By Gary Graham
My first venture into Baja was Easter week 1969, when I traveled with my very excited nine year-old son Greg to Loreto. What an adventure it was for the two of us. With many moving parts, I had planned the trip with attention to detail.
Although we were scheduled to depart from Tijuana on a DC-3 that Ed Tabor, founder of Loreto’s “Flying Sportsmen Lodge” piloted, I soon learned those early days traveling in Baja more often than not demanded patience and last-minute adjustments.
This trip began with a cranky motor that refused to start.
Greg and I, with our luggage in tow, found another airline and were able to catch a flight later in the day to La Paz, and by adjusting our schedule, we spent the night in the La Perla Hotel on the malecón overlooking La Paz Bay. Then, hiring a cab the following morning, we agonized through a five-hour, steaming hot ride (with all the windows open) in the early afternoon pulling into Ed Tabor’s Lodge poised on Loreto’s beachfront overlooking the sparking Sea of Cortez.
Exiting the taxi, we looked around and both became Baja aficionados for life.
Our expectations of the local fishing resulted from WON’s Ray Cannon columns as well as his “Sea of Cortez” book. Greg and I had poured over the photos and I had read him portions of Cannon’s work often enough that he eagerly began reading everything about Baja that I had on hand.
However, the real fishing trip exceeded our expectations.
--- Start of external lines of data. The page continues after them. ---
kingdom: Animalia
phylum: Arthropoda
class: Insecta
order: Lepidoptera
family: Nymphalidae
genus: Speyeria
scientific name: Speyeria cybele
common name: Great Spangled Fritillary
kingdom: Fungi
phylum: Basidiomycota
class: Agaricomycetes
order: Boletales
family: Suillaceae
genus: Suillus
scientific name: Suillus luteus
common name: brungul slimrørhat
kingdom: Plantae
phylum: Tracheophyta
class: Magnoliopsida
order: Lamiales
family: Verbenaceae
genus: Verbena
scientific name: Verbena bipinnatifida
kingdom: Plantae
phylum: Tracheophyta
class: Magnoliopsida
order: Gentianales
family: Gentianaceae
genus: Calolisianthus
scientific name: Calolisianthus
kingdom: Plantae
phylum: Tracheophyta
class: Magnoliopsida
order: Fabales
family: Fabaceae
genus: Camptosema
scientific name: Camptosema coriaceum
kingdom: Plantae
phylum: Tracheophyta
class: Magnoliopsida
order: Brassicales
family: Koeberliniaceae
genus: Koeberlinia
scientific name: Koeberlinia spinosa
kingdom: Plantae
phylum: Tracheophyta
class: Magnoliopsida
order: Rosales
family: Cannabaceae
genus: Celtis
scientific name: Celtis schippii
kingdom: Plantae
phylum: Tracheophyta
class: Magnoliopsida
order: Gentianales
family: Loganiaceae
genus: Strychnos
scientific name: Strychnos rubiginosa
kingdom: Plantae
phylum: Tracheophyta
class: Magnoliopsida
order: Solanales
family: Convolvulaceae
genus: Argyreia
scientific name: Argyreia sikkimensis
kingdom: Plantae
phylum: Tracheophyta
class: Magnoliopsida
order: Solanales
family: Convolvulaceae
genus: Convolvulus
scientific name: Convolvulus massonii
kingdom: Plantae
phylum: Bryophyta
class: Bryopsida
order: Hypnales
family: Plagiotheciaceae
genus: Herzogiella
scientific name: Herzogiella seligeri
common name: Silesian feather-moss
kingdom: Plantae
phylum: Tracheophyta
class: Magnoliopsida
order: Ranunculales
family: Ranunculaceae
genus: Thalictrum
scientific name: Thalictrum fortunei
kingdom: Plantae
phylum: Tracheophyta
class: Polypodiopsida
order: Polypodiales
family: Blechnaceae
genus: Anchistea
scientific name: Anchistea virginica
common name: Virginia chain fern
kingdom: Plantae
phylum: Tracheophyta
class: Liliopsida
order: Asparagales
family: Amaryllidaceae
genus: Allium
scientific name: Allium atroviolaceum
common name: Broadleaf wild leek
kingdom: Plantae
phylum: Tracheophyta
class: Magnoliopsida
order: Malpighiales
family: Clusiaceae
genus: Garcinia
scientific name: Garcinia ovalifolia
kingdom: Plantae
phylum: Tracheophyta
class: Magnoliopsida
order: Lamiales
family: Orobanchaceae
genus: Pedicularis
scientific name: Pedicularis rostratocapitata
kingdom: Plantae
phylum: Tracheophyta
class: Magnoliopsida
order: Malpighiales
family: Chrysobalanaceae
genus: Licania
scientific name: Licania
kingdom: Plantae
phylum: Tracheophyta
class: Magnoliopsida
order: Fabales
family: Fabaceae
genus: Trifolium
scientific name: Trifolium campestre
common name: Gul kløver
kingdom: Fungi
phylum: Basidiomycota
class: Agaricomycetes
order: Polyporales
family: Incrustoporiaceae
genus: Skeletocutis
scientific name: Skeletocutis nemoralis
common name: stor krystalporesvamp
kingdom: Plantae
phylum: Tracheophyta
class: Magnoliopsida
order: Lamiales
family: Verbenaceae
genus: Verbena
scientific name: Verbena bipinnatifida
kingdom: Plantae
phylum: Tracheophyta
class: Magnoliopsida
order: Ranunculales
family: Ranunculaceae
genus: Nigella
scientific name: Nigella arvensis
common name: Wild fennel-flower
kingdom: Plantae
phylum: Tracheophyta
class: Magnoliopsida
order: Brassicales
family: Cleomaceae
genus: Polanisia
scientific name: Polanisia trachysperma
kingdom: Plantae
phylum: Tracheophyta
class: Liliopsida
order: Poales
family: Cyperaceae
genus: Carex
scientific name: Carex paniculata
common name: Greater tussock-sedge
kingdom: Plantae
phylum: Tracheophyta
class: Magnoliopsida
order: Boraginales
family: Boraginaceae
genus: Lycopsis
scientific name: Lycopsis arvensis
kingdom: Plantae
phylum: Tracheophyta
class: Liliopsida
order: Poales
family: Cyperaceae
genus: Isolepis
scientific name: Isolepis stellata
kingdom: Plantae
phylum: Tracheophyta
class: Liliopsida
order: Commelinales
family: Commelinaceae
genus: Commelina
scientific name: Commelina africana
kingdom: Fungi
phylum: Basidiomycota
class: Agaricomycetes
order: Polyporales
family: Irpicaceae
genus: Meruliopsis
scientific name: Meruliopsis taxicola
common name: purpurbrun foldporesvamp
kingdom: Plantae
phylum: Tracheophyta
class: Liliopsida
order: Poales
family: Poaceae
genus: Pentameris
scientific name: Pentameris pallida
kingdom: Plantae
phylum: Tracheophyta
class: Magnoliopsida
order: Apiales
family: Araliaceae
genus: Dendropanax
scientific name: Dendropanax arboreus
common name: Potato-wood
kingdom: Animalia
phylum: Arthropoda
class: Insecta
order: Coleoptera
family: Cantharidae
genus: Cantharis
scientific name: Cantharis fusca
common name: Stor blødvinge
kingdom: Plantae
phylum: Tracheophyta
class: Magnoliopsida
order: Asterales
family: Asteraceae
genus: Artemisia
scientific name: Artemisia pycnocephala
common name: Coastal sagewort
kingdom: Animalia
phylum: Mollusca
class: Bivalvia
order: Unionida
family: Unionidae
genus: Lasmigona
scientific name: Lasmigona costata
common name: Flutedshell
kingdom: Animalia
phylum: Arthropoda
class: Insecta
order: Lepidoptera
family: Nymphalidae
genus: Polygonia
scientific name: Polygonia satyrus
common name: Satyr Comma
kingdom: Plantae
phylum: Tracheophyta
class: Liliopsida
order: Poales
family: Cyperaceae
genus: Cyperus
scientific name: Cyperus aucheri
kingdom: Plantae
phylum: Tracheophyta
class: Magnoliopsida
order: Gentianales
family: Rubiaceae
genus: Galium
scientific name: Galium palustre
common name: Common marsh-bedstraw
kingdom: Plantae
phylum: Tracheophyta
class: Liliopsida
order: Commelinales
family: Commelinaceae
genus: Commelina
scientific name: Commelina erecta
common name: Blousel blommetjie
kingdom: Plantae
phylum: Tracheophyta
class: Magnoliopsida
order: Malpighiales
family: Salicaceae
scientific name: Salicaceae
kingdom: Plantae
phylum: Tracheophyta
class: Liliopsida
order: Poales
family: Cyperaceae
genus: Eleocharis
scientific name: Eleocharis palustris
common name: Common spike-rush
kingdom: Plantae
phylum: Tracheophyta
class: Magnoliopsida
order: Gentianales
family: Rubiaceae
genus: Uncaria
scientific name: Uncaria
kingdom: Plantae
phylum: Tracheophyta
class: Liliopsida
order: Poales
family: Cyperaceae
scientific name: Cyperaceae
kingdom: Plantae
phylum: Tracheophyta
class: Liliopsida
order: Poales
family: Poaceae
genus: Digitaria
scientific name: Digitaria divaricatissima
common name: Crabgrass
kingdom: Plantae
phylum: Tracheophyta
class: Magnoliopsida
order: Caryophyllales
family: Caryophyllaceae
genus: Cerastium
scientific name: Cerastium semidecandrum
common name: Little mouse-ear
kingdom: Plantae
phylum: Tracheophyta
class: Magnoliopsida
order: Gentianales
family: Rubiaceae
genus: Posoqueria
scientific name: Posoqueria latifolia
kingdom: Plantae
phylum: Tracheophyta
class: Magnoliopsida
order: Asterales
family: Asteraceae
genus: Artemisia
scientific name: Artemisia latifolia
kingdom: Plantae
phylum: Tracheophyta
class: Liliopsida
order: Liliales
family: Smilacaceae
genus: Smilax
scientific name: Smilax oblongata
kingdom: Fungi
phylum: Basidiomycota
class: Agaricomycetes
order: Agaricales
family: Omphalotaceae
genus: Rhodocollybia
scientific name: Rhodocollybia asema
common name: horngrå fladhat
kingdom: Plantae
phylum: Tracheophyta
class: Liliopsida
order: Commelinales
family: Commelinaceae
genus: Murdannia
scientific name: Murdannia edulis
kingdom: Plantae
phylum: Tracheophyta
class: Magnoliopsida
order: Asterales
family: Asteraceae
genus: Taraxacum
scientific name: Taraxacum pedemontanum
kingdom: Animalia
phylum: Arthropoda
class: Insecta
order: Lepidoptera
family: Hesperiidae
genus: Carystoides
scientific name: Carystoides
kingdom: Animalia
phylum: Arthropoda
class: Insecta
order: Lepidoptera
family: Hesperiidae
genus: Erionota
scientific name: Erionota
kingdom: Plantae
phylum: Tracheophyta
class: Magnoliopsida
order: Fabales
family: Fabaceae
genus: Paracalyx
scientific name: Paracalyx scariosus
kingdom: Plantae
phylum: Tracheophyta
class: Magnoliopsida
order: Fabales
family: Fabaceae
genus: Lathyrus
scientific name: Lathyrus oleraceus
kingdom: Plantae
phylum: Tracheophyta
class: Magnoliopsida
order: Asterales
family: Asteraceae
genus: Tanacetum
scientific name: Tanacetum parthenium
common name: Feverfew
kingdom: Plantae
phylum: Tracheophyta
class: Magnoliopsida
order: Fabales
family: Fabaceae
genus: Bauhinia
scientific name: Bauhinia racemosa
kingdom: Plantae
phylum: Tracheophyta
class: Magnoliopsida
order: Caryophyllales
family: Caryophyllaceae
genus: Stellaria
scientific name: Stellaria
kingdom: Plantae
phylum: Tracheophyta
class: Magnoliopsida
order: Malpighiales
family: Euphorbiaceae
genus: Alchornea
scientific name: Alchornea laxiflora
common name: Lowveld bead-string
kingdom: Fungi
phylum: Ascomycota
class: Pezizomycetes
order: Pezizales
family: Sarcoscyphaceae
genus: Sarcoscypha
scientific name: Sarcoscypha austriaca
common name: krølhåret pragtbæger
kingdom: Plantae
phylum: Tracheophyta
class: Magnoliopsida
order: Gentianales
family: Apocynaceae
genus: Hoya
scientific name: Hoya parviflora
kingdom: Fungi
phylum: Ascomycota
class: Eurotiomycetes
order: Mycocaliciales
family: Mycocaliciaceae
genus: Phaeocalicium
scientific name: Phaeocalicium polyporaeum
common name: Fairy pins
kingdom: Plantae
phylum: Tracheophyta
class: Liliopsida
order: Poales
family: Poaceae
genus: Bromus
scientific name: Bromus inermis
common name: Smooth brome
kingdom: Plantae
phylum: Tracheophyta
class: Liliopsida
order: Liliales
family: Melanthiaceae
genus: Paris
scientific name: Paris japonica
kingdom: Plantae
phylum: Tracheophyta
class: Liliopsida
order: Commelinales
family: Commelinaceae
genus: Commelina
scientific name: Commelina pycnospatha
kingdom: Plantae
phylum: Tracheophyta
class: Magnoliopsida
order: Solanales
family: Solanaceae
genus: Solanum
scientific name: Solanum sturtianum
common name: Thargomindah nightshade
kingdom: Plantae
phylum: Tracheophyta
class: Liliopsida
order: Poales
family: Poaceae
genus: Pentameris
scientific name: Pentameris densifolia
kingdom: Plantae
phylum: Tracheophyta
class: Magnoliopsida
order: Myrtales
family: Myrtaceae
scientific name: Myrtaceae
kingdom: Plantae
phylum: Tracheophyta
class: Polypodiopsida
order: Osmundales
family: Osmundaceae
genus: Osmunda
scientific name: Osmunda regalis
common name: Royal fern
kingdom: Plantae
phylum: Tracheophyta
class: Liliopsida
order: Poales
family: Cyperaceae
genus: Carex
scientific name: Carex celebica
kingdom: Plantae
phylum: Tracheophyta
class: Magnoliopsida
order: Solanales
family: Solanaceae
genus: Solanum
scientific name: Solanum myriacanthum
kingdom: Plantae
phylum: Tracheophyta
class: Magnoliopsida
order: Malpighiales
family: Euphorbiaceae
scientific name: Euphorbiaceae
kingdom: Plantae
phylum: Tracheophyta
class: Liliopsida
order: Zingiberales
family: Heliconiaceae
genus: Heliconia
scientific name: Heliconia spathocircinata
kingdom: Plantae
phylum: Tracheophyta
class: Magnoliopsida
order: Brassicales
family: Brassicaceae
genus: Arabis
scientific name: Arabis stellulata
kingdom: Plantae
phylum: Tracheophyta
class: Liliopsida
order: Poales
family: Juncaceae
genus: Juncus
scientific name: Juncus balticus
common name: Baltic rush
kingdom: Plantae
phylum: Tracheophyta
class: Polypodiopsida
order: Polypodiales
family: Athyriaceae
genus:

Loreto’s dorado dazzled both of us and we frequently returned during the summers. It wasn’t long before Greg’s younger brother Geoff was enjoying these summer expeditions.
Soon after Mex 1 opened in 1973, towing a 19-foot Bayliner and driving a van filled with friends and family, I began exploring Baja from border to Lands End. A remote beach, Nopolo Cove, a few miles south of Loreto, became the perfect set up for us and the sleepy village of Loreto became a frequent destination.
By the mid-1970s, Yvonne and her family, Teri, Julie, and Michael and mine merged, and suddenly there were seven of us enjoying Baja’s bounties.
Magic Baja moments continued: We went from a van to a self-contained RV, from a small boat that we towed to a Blackman that, once there, we could leave for extended periods of time. Instead of camping, Rancho Deluxe, our home on an East Cape beach lasted 18-years.
We rode for miles on the empty beaches on our ATVs, Yvonne and I, and shared our large home with many of our friends and family. Our neighbors were a few gringos who had retired in a small trailer park near us, but most of our friends were locals—captains, crews, and residents.
Slowly, very slowly, the beaches began filling with rental ATVs. Anglers began arriving who wanted to fish from the shore – not from the boats – and more and more houses were built along the water, with more and more retirees moving in from other countries.
For the past several years, I’ve had reason to return to Loreto more frequently. I have been honored to sit in on a bold experiment to improve communications between the Sportfishing Association of California, the sportfishing industry and various Baja and Mexican Riviera Ports on the West Coast of Mexico, with Loreto added in 2017.
Anchored around the sportfishing show “Let’s Talk Hook Up,” a two-hour broadcast, it has allowed representatives of local sport fishing and tourism interests, along with government officials to promote their respective areas, as well as exchange ideas with their counterparts from Southern California and to develop stronger, long-term International relationships between local businesses and government representatives from both countries.
The more often I return, the more Loreto continues to dazzle me. It has changed and grown, but more slowly than its sister cities, and it has remained picturesque as well as extremely fishable.
In early January 2018, three giant yellowfin tuna weighing 424.6, 319, and 212.5-pounds were caught over a three-day period off Loreto, and the local fishing came of age, underscoring the impact that the new Marina Puerto Escondido is having on local sportfishing drawing larger sport fishers capable of traveling farther offshore, and not being as dependent on only the traditional dorado and yellowtail fishery.
According to his website, Jay Yadon, owner of Outpost Charters in Loreto, offers a 40-foot Luhrs Express model boat, powered by two 430 HP Caterpillar engines. I’m pretty sure that it won’t be long before others join that one in the newly-completed Marina facility in Puerto Escondido.
Loreto already attracts a procession of anglers from around the world who come beginning in June and continuing until September, or later, in search of the astonishing inshore and offshore fishing. The surrounding islands offer exceptional sportfishing for an abundance of yellowtail, sailfish, dorado, marlin, tuna, and roosterfish.